* [EXERCISE] Nothing in the records may change. Output them all exactly.

* [EXERCISE INPUTS]
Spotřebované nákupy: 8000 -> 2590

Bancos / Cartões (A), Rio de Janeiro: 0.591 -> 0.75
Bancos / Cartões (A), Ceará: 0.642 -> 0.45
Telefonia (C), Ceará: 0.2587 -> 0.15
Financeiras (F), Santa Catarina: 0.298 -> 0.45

* [RESPONSE]
Spotřebované nákupy: 8000 -> 2590

Bancos / Cartões (A), Rio de Janeiro: 0.591 -> 0.75
Bancos / Cartões (A), Ceará: 0.642 -> 0.45
Telefonia (C), Ceará: 0.2587 -> 0.15
Financeiras (F), Santa Catarina: 0.298 -> 0.45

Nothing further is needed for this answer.